The reader is left dangling there, reflecting on the way Watson's Victorian-era optimism rings hollow in the post-1945 era.  How confident, honestly, can we be in our own good intentions, over the long haul?

This story brings into focus for me my central worry about nuclear power production.  I don't honestly know what I think about nuclear power.  As a large-scale, reliable source of zero-carbon energy, it is hard to beat.  (Case in point: France, which made the decision to "go nuclear" in 1974 following the first oil shock, now derives 75% of its electricity from nuclear power, has the least costly electricity in Europe, and is a major exporter of power.)  And it seems to me that the short-term risks of nuclear power are manageable.  The question I have is more about the long-term risks: not to us, but to our grandchildren, and their grandchildren, and so on for centuries.  Investment in nuclear power generation seems to me to be an investment that requires a confidence that the scope of our control of nuclear materials - what in another post I called "social containment" - can be widely extended in time and space, can be pushed far into the future.   Is that confidence justified?   Can we be sure that our descendants a couple of hundred years hence will still know how to manage the decommissioned reactor cores and spent fuel ponds and waste dumps that our nuclear power generation will leave behind?  I am not questioning that we can do that now: I am wondering what are the ethical principles behind the assumption that our successors will be able to do these things too.
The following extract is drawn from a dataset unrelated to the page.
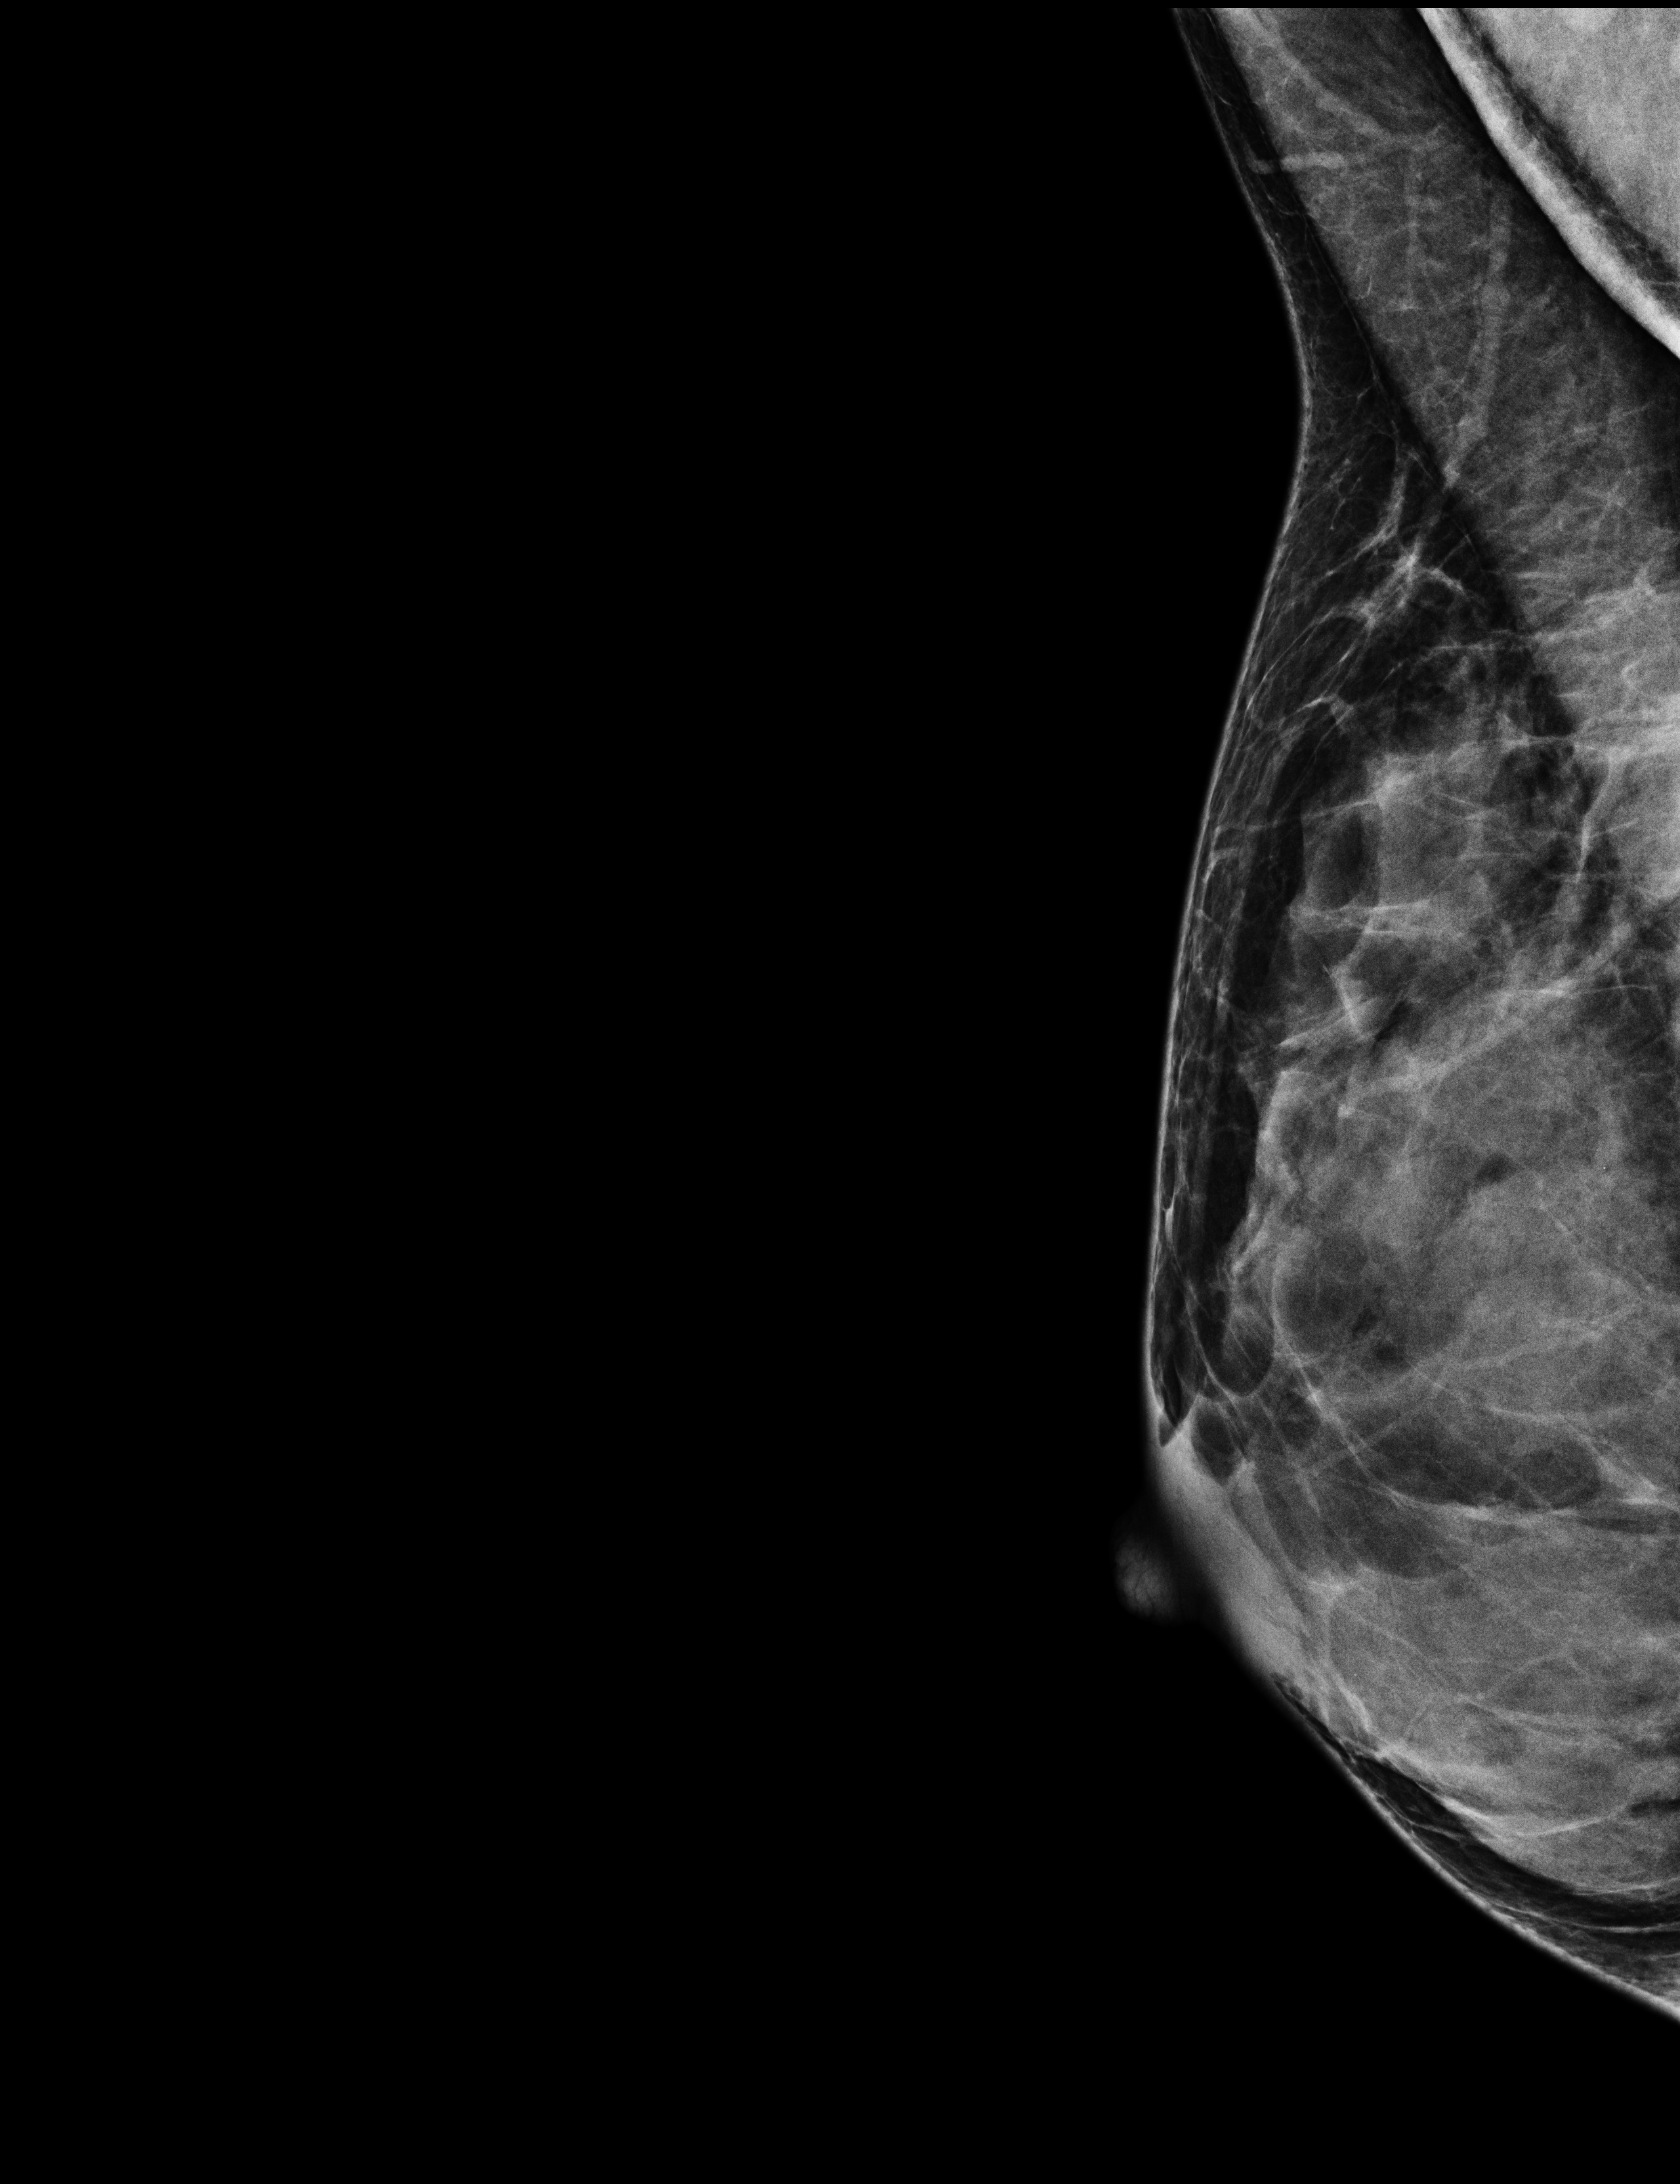
Full-field digital mammogram (FFDM), right breast, MLO view, annual screening mammography examination. Patient aged 42 years (female).
BI-RADS breast density category at the screening exam (both breasts, scale 1–4): 4.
Like climate change, this seems in the end to be another question about intergenerational equity.

Illustration: "Twisted lip" by Sidney Paget - http://www.artintheblood.com/twis/twis9.htm. Licensed under Public domain via Wikimedia Commons.

1 comment:

Russ Pierson said...

John, I love where you begin, and I find myself there, too:

"I don't honestly know what I think about nuclear power."

And I love where you end, too:

"Like climate change, this seems in the end to be another question about intergenerational equity."

I also wonder if there aren't serious connections to consider between climate change and nuclear power. Certainly Fukushima highlights the dangers of the siting of nuclear power plants, often located as they are along the coast or near rivers. These sites are becoming increasingly precarious in the wake of climate change.

As usual, I love your thoughts and where they take me.